Would you reproduce, word for word, only the lines running from the top of the data through the line containing "X90551Y165669D01*", and none of the pictures?

(Dataset records)
===

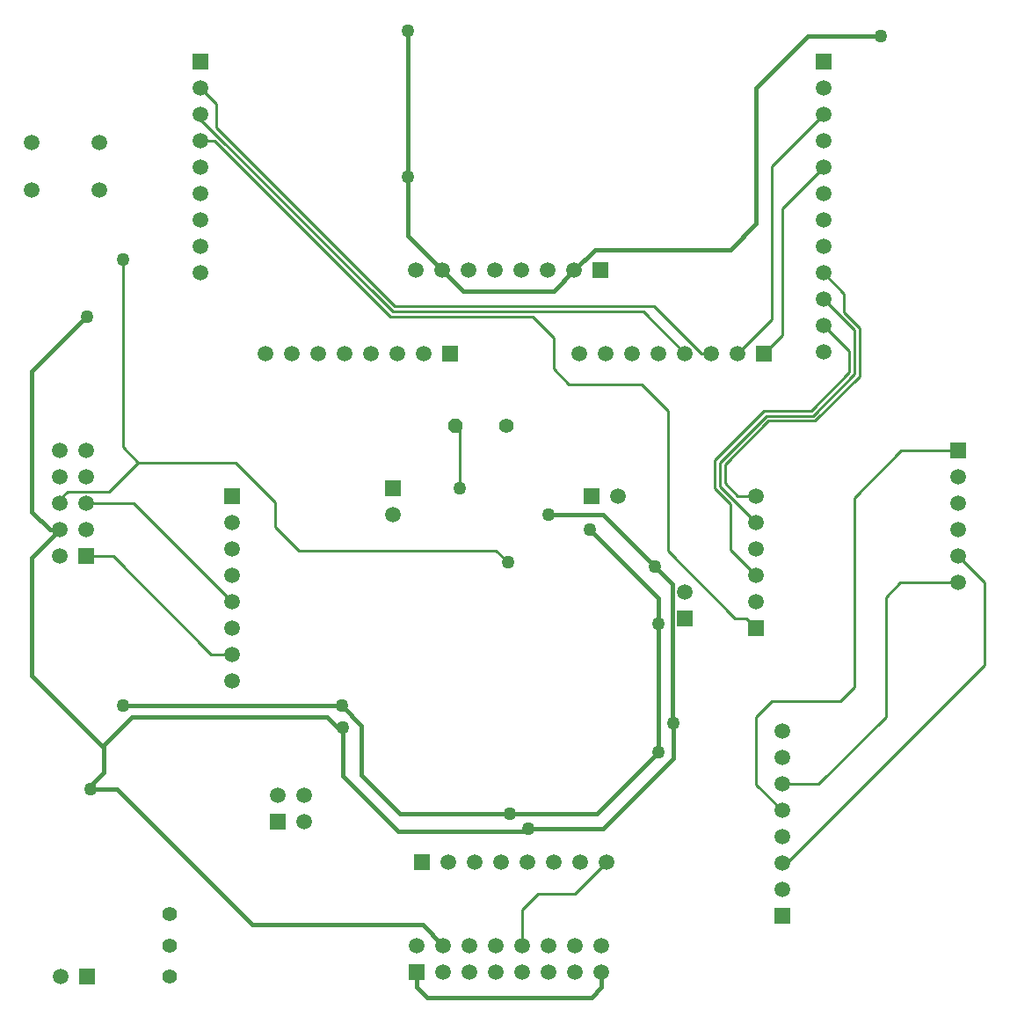
<source format=gbl>
G04 Layer_Physical_Order=2*
G04 Layer_Color=16711680*
%FSLAX25Y25*%
%MOIN*%
G70*
G01*
G75*
%ADD22C,0.01000*%
%ADD23C,0.01575*%
%ADD24R,0.05906X0.05906*%
%ADD25C,0.05906*%
%ADD26R,0.05906X0.05906*%
%ADD27P,0.05966X8X22.5*%
%ADD28C,0.05512*%
%ADD29C,0.05000*%
D22*
X82835Y145669D02*
X90551D01*
X45591Y182913D02*
X82835Y145669D01*
X35433Y182913D02*
X45591D01*
X35433Y202913D02*
X53307D01*
X90551Y165669D01*
X49213Y224410D02*
X55118Y218504D01*
X49213Y224410D02*
Y295276D01*
X55118Y218504D02*
X91969D01*
X43965Y207350D02*
X55118Y218504D01*
X28216Y207350D02*
X43965D01*
X25433Y204567D02*
X28216Y207350D01*
X25433Y202913D02*
Y204567D01*
X91969Y218504D02*
X106982Y203490D01*
Y194199D02*
Y203490D01*
Y194199D02*
X115984Y185197D01*
X285591Y159449D02*
X289370Y155669D01*
X281496Y159449D02*
X285591D01*
X255906Y185039D02*
X281496Y159449D01*
X255906Y185039D02*
Y238189D01*
X246063Y248031D02*
X255906Y238189D01*
X218504Y248031D02*
X246063D01*
X212598Y253937D02*
X218504Y248031D01*
X212598Y253937D02*
Y265591D01*
X204583Y273606D02*
X212598Y265591D01*
X150753Y273606D02*
X204583D01*
X152397Y277575D02*
X250826D01*
X84646Y345326D02*
X152397Y277575D01*
X83965Y340394D02*
X150753Y273606D01*
X78740Y340394D02*
X83965D01*
X78740Y360394D02*
X84646Y354488D01*
Y345326D02*
Y354488D01*
X299213Y314646D02*
X314961Y330394D01*
X299213Y266772D02*
Y314646D01*
X292284Y259842D02*
X299213Y266772D01*
X295276Y330709D02*
X314961Y350394D01*
X295276Y272835D02*
Y330709D01*
X282283Y259842D02*
X295276Y272835D01*
X78740Y348425D02*
X151575Y275590D01*
X250826Y277575D02*
X268558Y259842D01*
X272284D01*
X246535Y275590D02*
X262283Y259842D01*
X151575Y275590D02*
X246535D01*
X78740Y348425D02*
Y350394D01*
X273606Y219326D02*
X292485Y238205D01*
X273606Y208627D02*
Y219326D01*
Y208627D02*
X279528Y202706D01*
Y185512D02*
Y202706D01*
Y185512D02*
X289370Y175669D01*
X310202Y238205D02*
X324787Y252790D01*
X292485Y238205D02*
X310202D01*
X324787Y252790D02*
Y260567D01*
X314961Y270394D02*
X324787Y260567D01*
X314961Y290394D02*
X322835Y282520D01*
Y275326D02*
Y282520D01*
Y275326D02*
X328756Y269405D01*
Y251147D02*
Y269405D01*
X311845Y234236D02*
X328756Y251147D01*
X294129Y234236D02*
X311845D01*
X277575Y217682D02*
X294129Y234236D01*
X277575Y210614D02*
Y217682D01*
Y210614D02*
X282520Y205669D01*
X314961Y280394D02*
X326772Y268583D01*
Y251969D02*
Y268583D01*
X311024Y236221D02*
X326772Y251969D01*
X293307Y236221D02*
X311024D01*
X275590Y218504D02*
X293307Y236221D01*
X275590Y209449D02*
Y218504D01*
Y209449D02*
X289370Y195669D01*
X282520Y205669D02*
X289370D01*
X177165Y208850D02*
Y230551D01*
X175433Y232283D02*
X177165Y230551D01*
X176976Y208661D02*
X177165Y208850D01*
X115984Y185197D02*
X190787D01*
X195276Y180709D01*
X200787Y35433D02*
X202496D01*
X200787Y49213D02*
X206693Y55118D01*
X200787Y35433D02*
Y49213D01*
X366142Y182913D02*
X375984Y173071D01*
X289370Y96457D02*
X299213Y86614D01*
X289370Y96457D02*
Y122047D01*
X295276Y127953D01*
X344488Y222913D02*
X366142D01*
X299213Y96614D02*
X313150D01*
X299213Y66614D02*
X300866D01*
X375984Y141732D01*
Y173071D01*
X344173Y172913D02*
X366142D01*
X313150Y96614D02*
X338583Y122047D01*
Y167323D01*
X344173Y172913D01*
X326772Y205197D02*
X344488Y222913D01*
X295276Y127953D02*
X321339D01*
X326772Y133386D01*
Y205197D01*
X220787Y55118D02*
X232598Y66929D01*
X206693Y55118D02*
X220787D01*
D23*
X126824Y122047D02*
X131768Y117103D01*
X36991Y96046D02*
X42107Y101162D01*
X36991Y94601D02*
Y96046D01*
X47131Y94601D02*
X98425Y43307D01*
X36991Y94601D02*
X47131D01*
X162913Y43307D02*
X170787Y35433D01*
X98425Y43307D02*
X162913D01*
X14764Y182244D02*
X25433Y192913D01*
X14764Y137579D02*
Y182244D01*
Y137579D02*
X42107Y110236D01*
Y111398D01*
Y101162D02*
Y110236D01*
X160787Y19685D02*
Y25433D01*
Y19685D02*
X164724Y15748D01*
X226969D01*
X230787Y19567D01*
Y25433D01*
X14764Y252953D02*
X35433Y273622D01*
X14764Y199803D02*
Y252953D01*
Y199803D02*
X21654Y192913D01*
X35433Y273622D02*
X35591D01*
X21654Y192913D02*
X25433D01*
X220472Y291339D02*
X228346Y299213D01*
X279528D01*
X289370Y309055D01*
Y360236D01*
X309055Y379921D01*
X336614D01*
X170472Y291339D02*
X178347Y283465D01*
X212598D01*
X220472Y291339D01*
X157480Y326772D02*
Y381890D01*
Y304331D02*
Y326772D01*
Y304331D02*
X170472Y291339D01*
X42107Y111398D02*
X52756Y122047D01*
X126824D01*
X49213Y126378D02*
X132255D01*
X154488Y85354D02*
X196142D01*
X139764Y100079D02*
X154488Y85354D01*
X139764Y100079D02*
Y118869D01*
X132255Y126378D02*
X139764Y118869D01*
X132649Y99685D02*
Y117984D01*
Y99685D02*
X153594Y78740D01*
X202173D01*
X203157Y79724D01*
X231299D01*
X196142Y85354D02*
X229055D01*
X231299Y79724D02*
X257874Y106299D01*
Y119614D01*
X229055Y85354D02*
X252284Y108583D01*
Y157480D01*
X257559Y119929D02*
X257874Y119614D01*
X257559Y119929D02*
Y172401D01*
X250902Y179058D02*
X257559Y172401D01*
X252284Y157480D02*
Y167008D01*
X226378Y192913D02*
X252284Y167008D01*
X231298Y198661D02*
X250902Y179058D01*
X210787Y198661D02*
X231298D01*
D24*
X262283Y159291D02*
D03*
X314961Y370394D02*
D03*
X78740D02*
D03*
X151575Y208661D02*
D03*
X299213Y46614D02*
D03*
X366142Y222913D02*
D03*
X90551Y205669D02*
D03*
X35433Y182913D02*
D03*
X289370Y155669D02*
D03*
D25*
X262283Y169291D02*
D03*
X314961Y260394D02*
D03*
Y270394D02*
D03*
Y280394D02*
D03*
Y290394D02*
D03*
Y300394D02*
D03*
Y310394D02*
D03*
Y320394D02*
D03*
Y330394D02*
D03*
Y340394D02*
D03*
Y350394D02*
D03*
Y360394D02*
D03*
X78740Y350394D02*
D03*
Y340394D02*
D03*
Y330394D02*
D03*
Y320394D02*
D03*
Y310394D02*
D03*
Y300394D02*
D03*
Y290394D02*
D03*
Y360394D02*
D03*
X220472Y291339D02*
D03*
X210472D02*
D03*
X200472D02*
D03*
X190472D02*
D03*
X180472D02*
D03*
X170472D02*
D03*
X160472D02*
D03*
X118110Y92520D02*
D03*
Y82520D02*
D03*
X108110Y92520D02*
D03*
X151575Y198661D02*
D03*
X236968Y205669D02*
D03*
X299213Y56614D02*
D03*
Y66614D02*
D03*
Y76614D02*
D03*
Y86614D02*
D03*
Y96614D02*
D03*
Y106614D02*
D03*
Y116614D02*
D03*
X172598Y66929D02*
D03*
X182598D02*
D03*
X192598D02*
D03*
X202598D02*
D03*
X212598D02*
D03*
X222598D02*
D03*
X232598D02*
D03*
X366142Y212913D02*
D03*
Y202913D02*
D03*
Y192913D02*
D03*
Y182913D02*
D03*
Y172913D02*
D03*
X90551Y195669D02*
D03*
Y185669D02*
D03*
Y175669D02*
D03*
Y165669D02*
D03*
Y155669D02*
D03*
Y145669D02*
D03*
Y135669D02*
D03*
X25433Y222913D02*
D03*
X35433D02*
D03*
X25433Y212913D02*
D03*
X35433D02*
D03*
X25433Y202913D02*
D03*
X35433D02*
D03*
X25433Y192913D02*
D03*
X35433D02*
D03*
X25433Y182913D02*
D03*
X160787Y35433D02*
D03*
X170787Y25433D02*
D03*
Y35433D02*
D03*
X180787Y25433D02*
D03*
Y35433D02*
D03*
X190787Y25433D02*
D03*
Y35433D02*
D03*
X200787Y25433D02*
D03*
Y35433D02*
D03*
X210787Y25433D02*
D03*
Y35433D02*
D03*
X220787Y25433D02*
D03*
Y35433D02*
D03*
X230787Y25433D02*
D03*
Y35433D02*
D03*
X282283Y259842D02*
D03*
X272284D02*
D03*
X262283D02*
D03*
X252284D02*
D03*
X242284D02*
D03*
X232283D02*
D03*
X222284D02*
D03*
X163228D02*
D03*
X153228D02*
D03*
X143228D02*
D03*
X133228D02*
D03*
X123228D02*
D03*
X113228D02*
D03*
X103228D02*
D03*
X289370Y165669D02*
D03*
Y175669D02*
D03*
Y185669D02*
D03*
Y195669D02*
D03*
Y205669D02*
D03*
X14764Y339567D02*
D03*
Y321850D02*
D03*
X40354Y339567D02*
D03*
Y321850D02*
D03*
X25591Y23622D02*
D03*
D26*
X230472Y291339D02*
D03*
X108110Y82520D02*
D03*
X226969Y205669D02*
D03*
X162598Y66929D02*
D03*
X160787Y25433D02*
D03*
X292284Y259842D02*
D03*
X173228D02*
D03*
X35591Y23622D02*
D03*
D27*
X175433Y232283D02*
D03*
D28*
X194646D02*
D03*
X66929Y47244D02*
D03*
Y23622D02*
D03*
Y35433D02*
D03*
D29*
X36991Y94601D02*
D03*
X132649Y117984D02*
D03*
X35591Y273622D02*
D03*
X49213Y295276D02*
D03*
X176976Y208661D02*
D03*
X195276Y180709D02*
D03*
X336614Y379921D02*
D03*
X157480Y326772D02*
D03*
Y381890D02*
D03*
X49213Y126378D02*
D03*
X132255D02*
D03*
X196142Y85354D02*
D03*
X203157Y79724D02*
D03*
X257874Y119614D02*
D03*
X252284Y108583D02*
D03*
Y157480D02*
D03*
X250902Y179058D02*
D03*
X226378Y192913D02*
D03*
X210787Y198661D02*
D03*
M02*

</source>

===

SOLUTION TO THIS PROBLEM »
<source format=gbl>
G04 Layer_Physical_Order=2*
G04 Layer_Color=16711680*
%FSLAX25Y25*%
%MOIN*%
G70*
G01*
G75*
%ADD22C,0.01000*%
%ADD23C,0.01575*%
%ADD24R,0.05906X0.05906*%
%ADD25C,0.05906*%
%ADD26R,0.05906X0.05906*%
%ADD27P,0.05966X8X22.5*%
%ADD28C,0.05512*%
%ADD29C,0.05000*%
D22*
X82835Y145669D02*
X90551D01*
X45591Y182913D02*
X82835Y145669D01*
X35433Y182913D02*
X45591D01*
X35433Y202913D02*
X53307D01*
X90551Y165669D01*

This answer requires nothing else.